Die USA bezeichnen sich mit Recht als Schutzmacht der freien Welt. Dem sollten sie aber auch in ihrer eigenen Justiz endlich Rechnung tragen.
Hinweis: Der Inhalt dieser Seite wurde vor 13 Jahren in der Wiener Zeitung veröffentlicht. Hier geht's zu unseren neuen Inhalten.

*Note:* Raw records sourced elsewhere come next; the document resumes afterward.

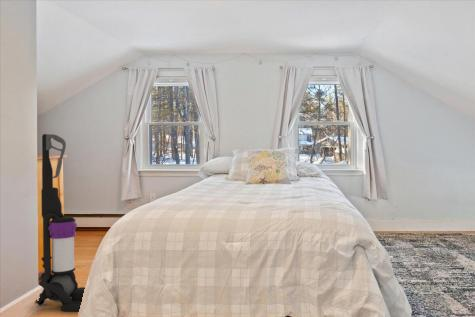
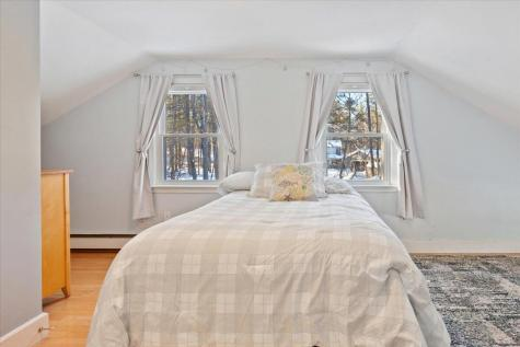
- vacuum cleaner [36,133,86,313]
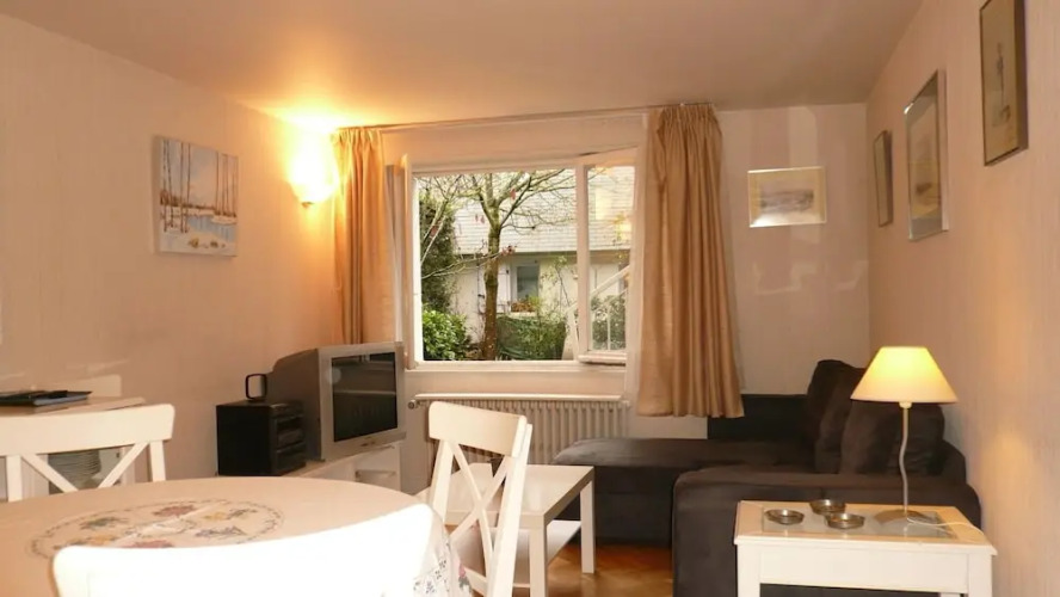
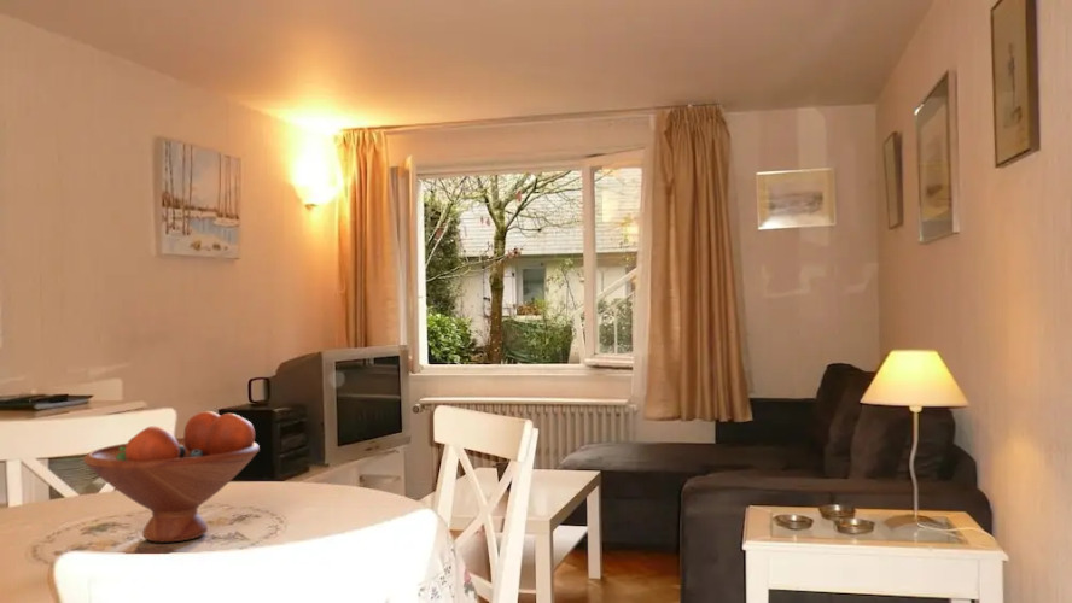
+ fruit bowl [82,410,261,544]
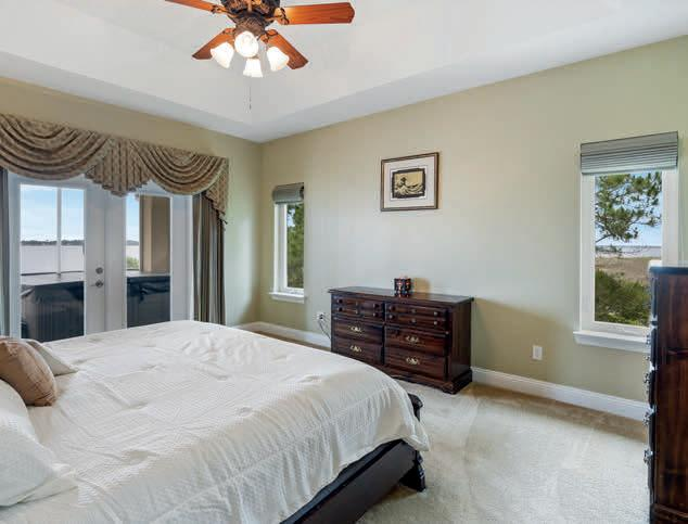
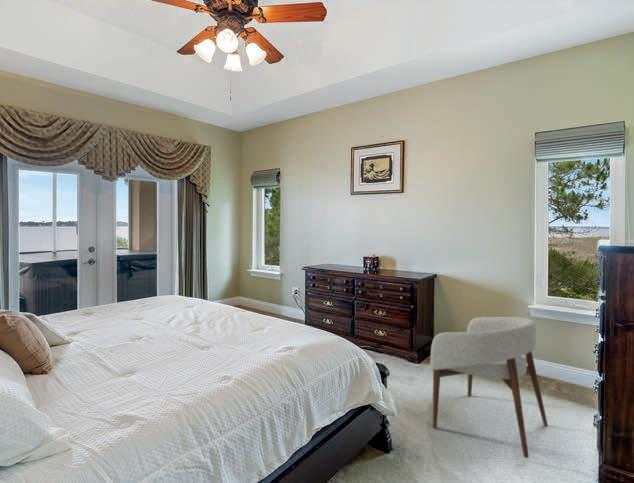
+ armchair [430,316,549,459]
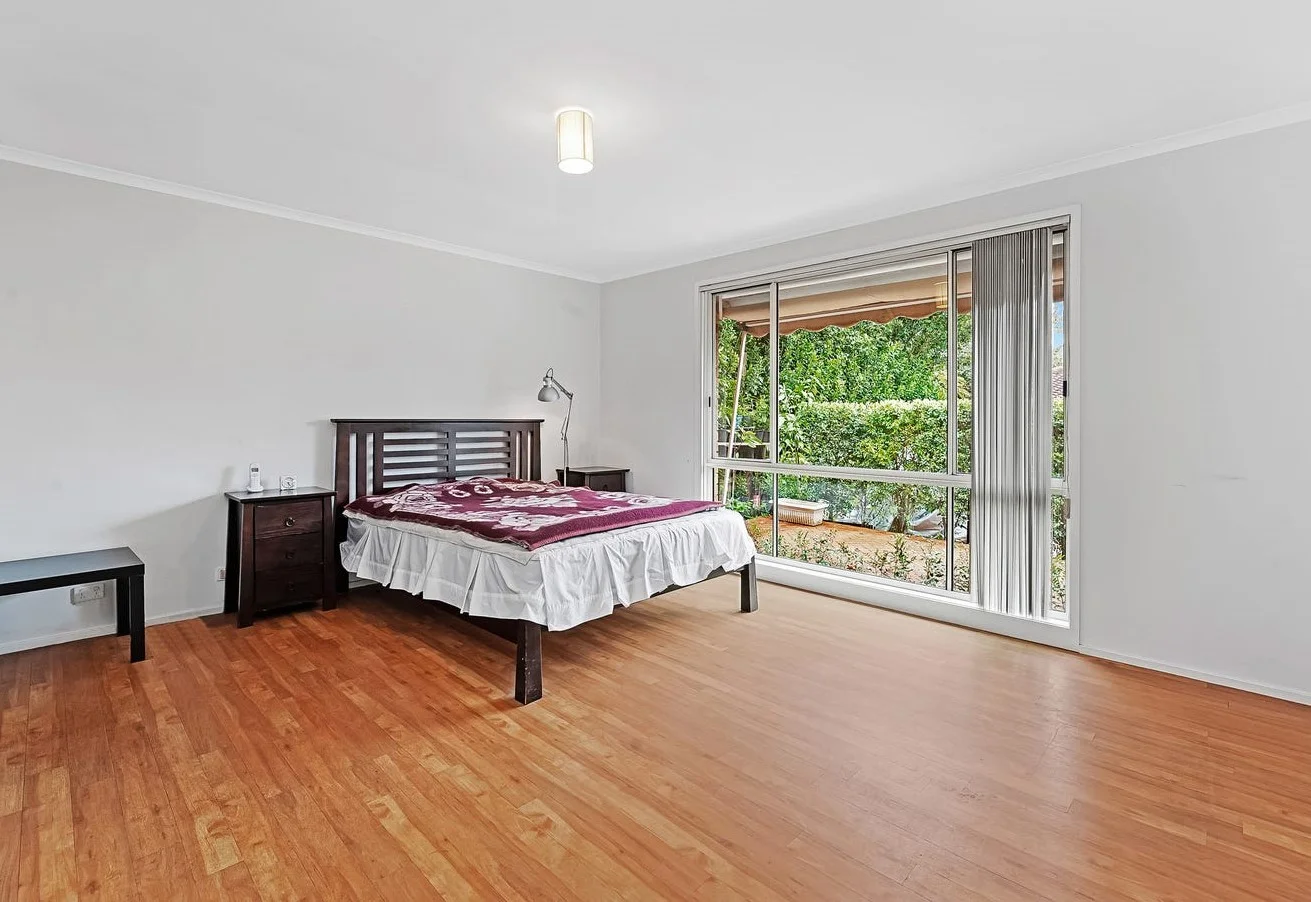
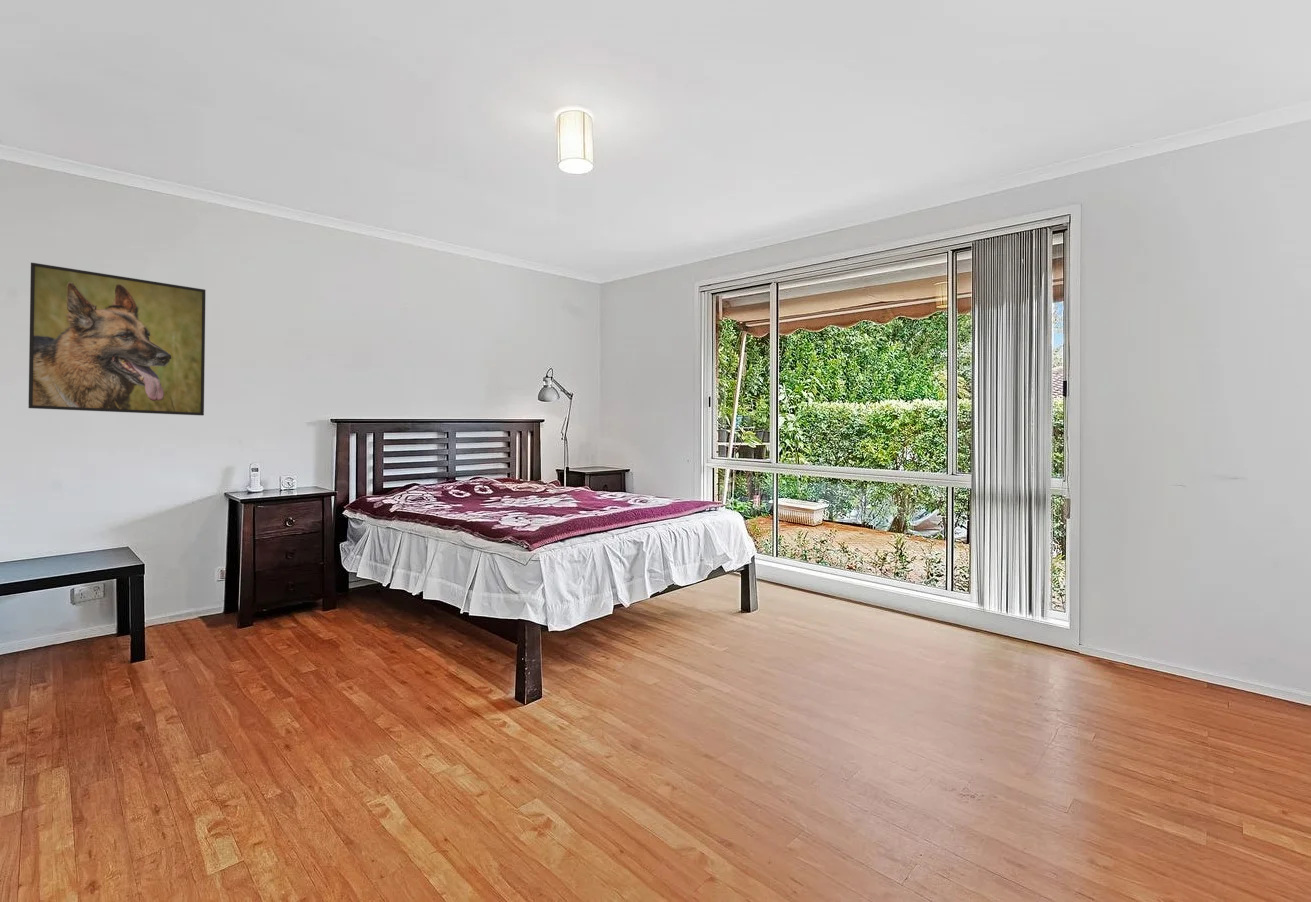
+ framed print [27,262,207,417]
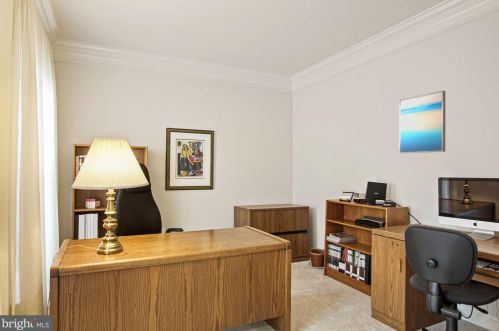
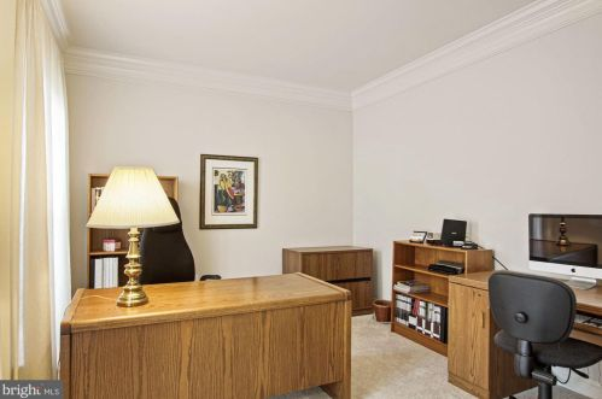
- wall art [399,90,446,154]
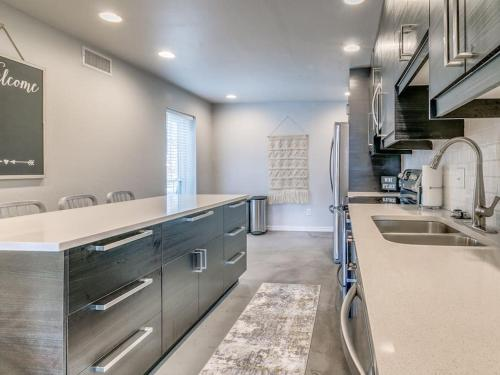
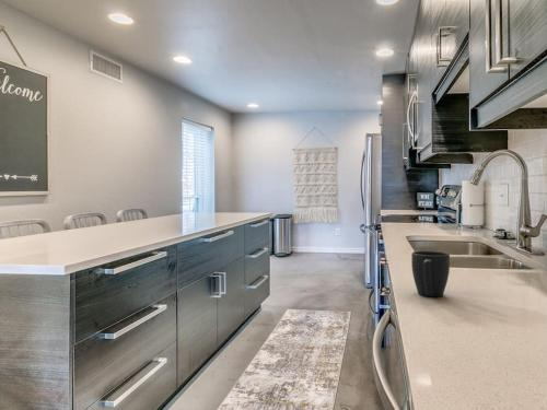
+ mug [410,250,451,297]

Die Hinrichtung von Troy Davis - trotz nicht ausgeräumter Zweifel an seiner Schuld und zahlreicher Proteste - lenkt die Aufmerksamkeit nicht nur der amerikanischen, sondern der gesamten Weltöffentlichkeit auf das Fortbestehen der Todesstrafe, die in den USA nicht Bundessache, sondern in den einzelnen Teilstaaten unterschiedlich geregelt ist. In 13 Staaten ist immerhin schon die ursprünglich vom Supreme Court generell ausgesetzte Todesstrafe Geschichte, umso bedauerlicher und befremdlicher ist, es, dass sie in den übrigen Staaten wieder beziehungsweise weiter existieren kann und angewendet wird, besonders in den nicht nur in dieser Beziehung besonders rabiaten Südstaaten, deren Gouverneure vom Begnadigungsrecht nur selten Gebrauch machen.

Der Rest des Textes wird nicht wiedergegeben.